Censorship and the drama curriculum: A study of the censoring of HSC Drama texts for study and performance in the experience of nine educators working in secondary Christian schools in New South Wales

John D Montgomery

PhD thesis, conferred 2016

This research investigates the contributing factors that influence policy and practice relevant to the censoring of the senior secondary school drama curriculum. Specifically, it examines the practice of and the philosophical basis for censorship in the study and performance of HSC Drama in secondary non-government schools in New South Wales.

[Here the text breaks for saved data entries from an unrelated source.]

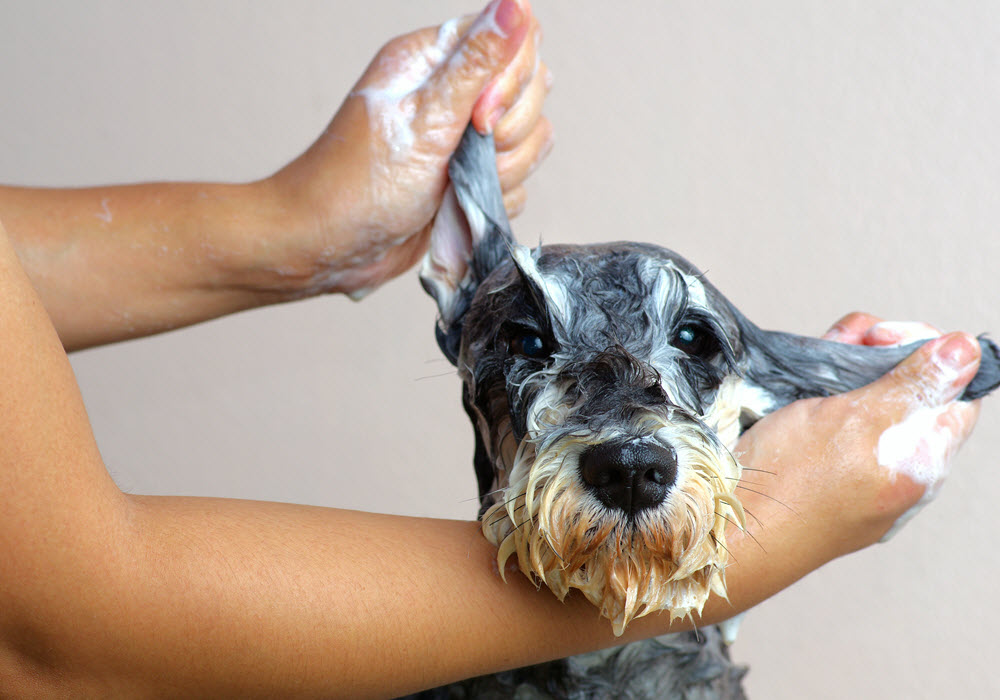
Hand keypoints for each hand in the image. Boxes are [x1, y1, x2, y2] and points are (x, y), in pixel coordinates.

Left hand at [266, 0, 551, 297]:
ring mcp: (465, 139)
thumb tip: (515, 3)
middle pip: (531, 92)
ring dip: (503, 171)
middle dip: (508, 133)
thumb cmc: (359, 184)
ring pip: (531, 140)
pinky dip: (493, 200)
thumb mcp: (425, 119)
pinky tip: (456, 206)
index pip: (515, 39)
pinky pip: (518, 183)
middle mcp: (454, 94)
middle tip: (460, 154)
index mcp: (435, 61)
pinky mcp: (472, 178)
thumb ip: (478, 63)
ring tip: (454, 186)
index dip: (512, 80)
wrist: (333, 248)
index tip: (480, 117)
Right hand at [729, 313, 980, 583]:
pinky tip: (800, 382)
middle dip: (880, 355)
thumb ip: (916, 385)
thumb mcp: (859, 418)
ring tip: (817, 359)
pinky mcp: (818, 470)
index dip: (928, 354)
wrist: (727, 528)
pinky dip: (820, 395)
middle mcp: (896, 471)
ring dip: (846, 370)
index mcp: (922, 463)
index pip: (955, 394)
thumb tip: (969, 351)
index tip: (883, 338)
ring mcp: (856, 473)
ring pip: (868, 405)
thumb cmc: (791, 485)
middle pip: (909, 395)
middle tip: (849, 342)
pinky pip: (836, 426)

This study employs an interpretative paradigm of educational research based on a constructivist methodology using narrative analysis. As such the research methodology is a qualitative study employing the tools of interview and questionnaire to three case studies. The three case studies investigated are the three main Christian school systems in New South Wales: Catholic, Protestant and non-denominational Christian schools. In each case study, there is an HSC Drama teacher, a drama faculty head and a director of curriculum. The aim of this study is to produce high-quality, in-depth understandings of why and how censorship operates in these case studies. This study will be of interest and practical use to teachers and principals. These findings demonstrate a chilling effect is widespread in these critical cases. This fear is influencing school management, teachers and students to censor and self-censor texts. This censorship is significantly diminishing the breadth and richness of the curriculum, narrowing student engagement with diverse ideas and significant theatre practitioners. The motivation for these decisions of censorship is often influenced by fear of potential reprisal for the teacher and the school’s reputation. Censorship responses are not often deeply considered and reasoned but rather frequently motivated by appeasement. Issues of the chilling effect, hegemony, determining values and standards, and decision-making processes emerge as themes of this study.

The division, diversity and passion in the stories of the respondents, demonstrate a need to develop a conceptual framework and review process to support censorship discourse in schools that is balanced and free of fear. The conceptual framework and review process that this study posits will assist teachers, principals and school communities to make well informed and rationally considered decisions in developing an appropriately broad and balanced arts curriculum.